Horrified by the shooting of school children in Texas, a person asked me why people kill people they don’t know and who never wronged them. I answered that humans do this all the time in war. The wartime mentality escapes the confines of the battlefield. At least the battlefield as traditionally defined. A lot of these mass killers—armed with guns or driving trucks—are at war. They have causes. They have grievances. These are not “senseless” acts (as politicians mindlessly say right before asking for prayers for the victims). They are the actions of profoundly alienated individuals swimming in social currents that have dehumanized populations.

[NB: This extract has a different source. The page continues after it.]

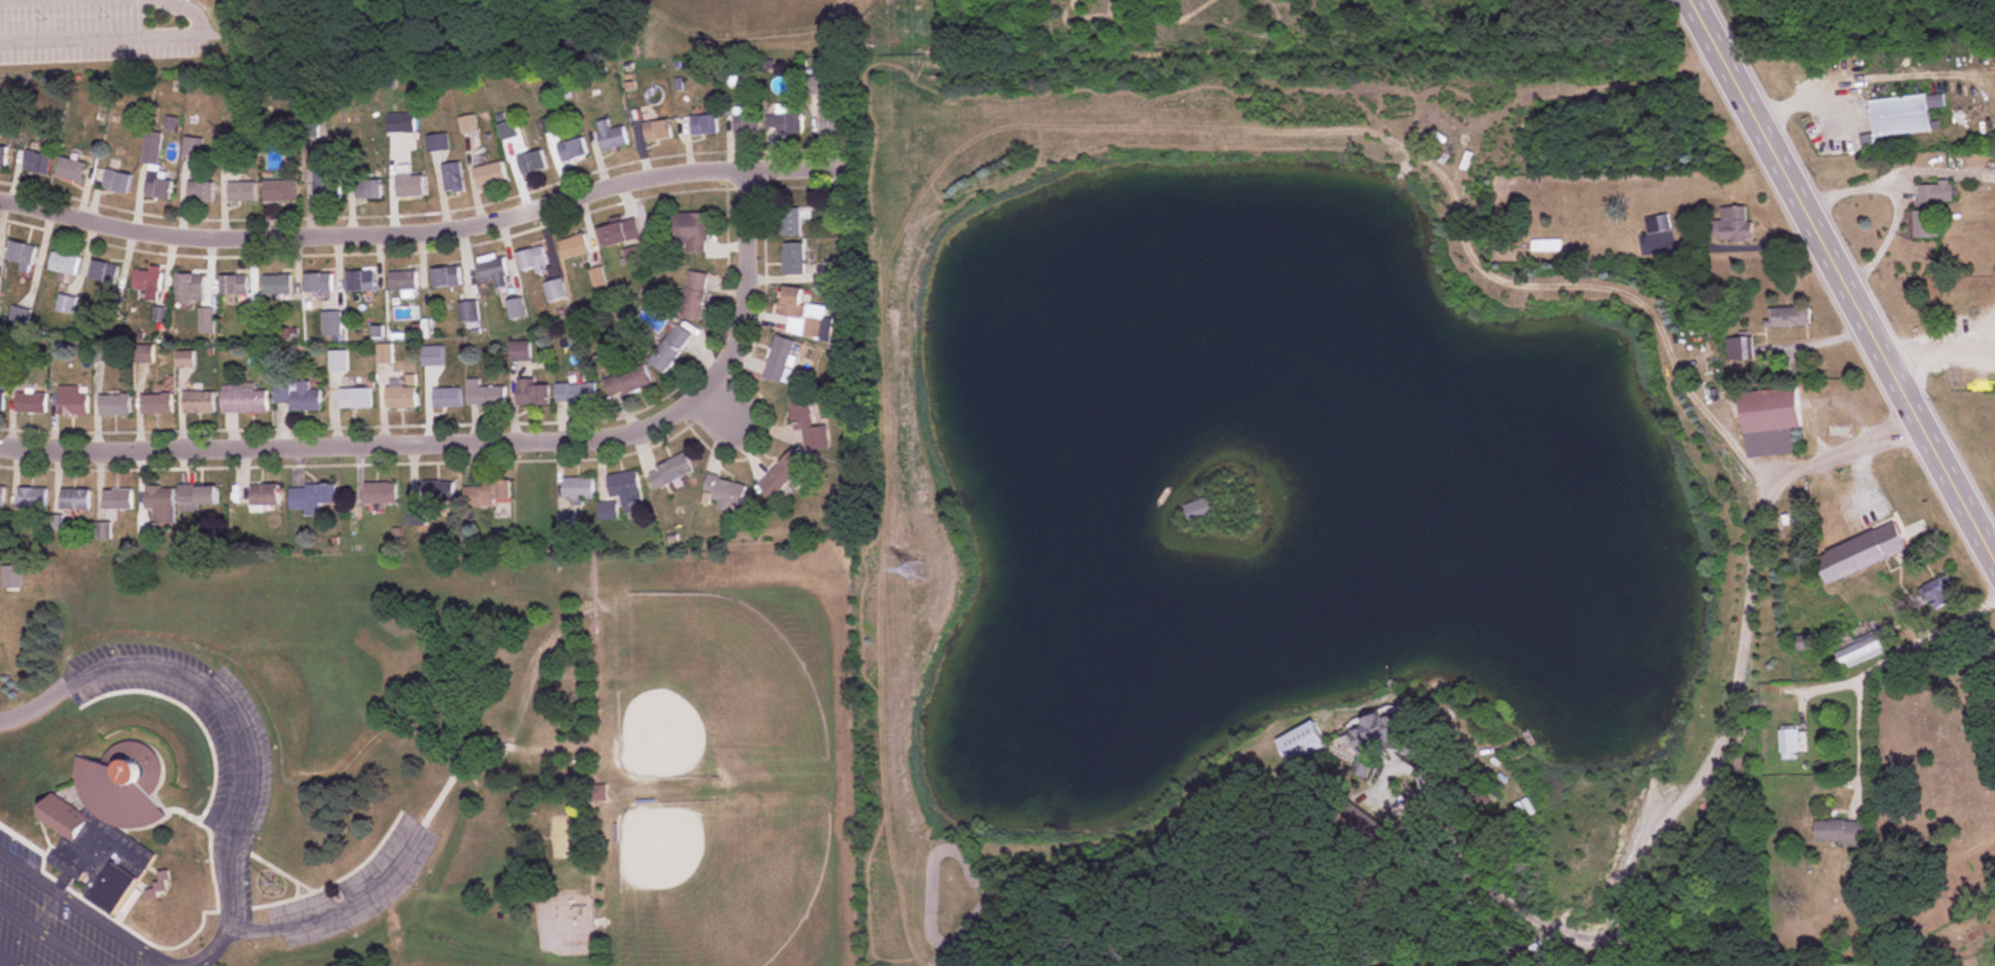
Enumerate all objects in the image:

In a world that personifies abstractions, any child can stand in for the one a young man believed bullied him when he was a kid. Any and every white person has privilege and is an oppressor (see Against White Privilege: Clarifying the Critique of a Problematic Term). And so on. When any individual of this or that imaginary community becomes a stand-in for any other “member” of the community imagined, those with grievances feel licensed to take out those grievances against strangers. They can even rationalize that, with their actions, they’re doing justice for others. Social justice. This is the consequence of identitarian thinking. It’s one of the reasons why what I have written in this blog matters.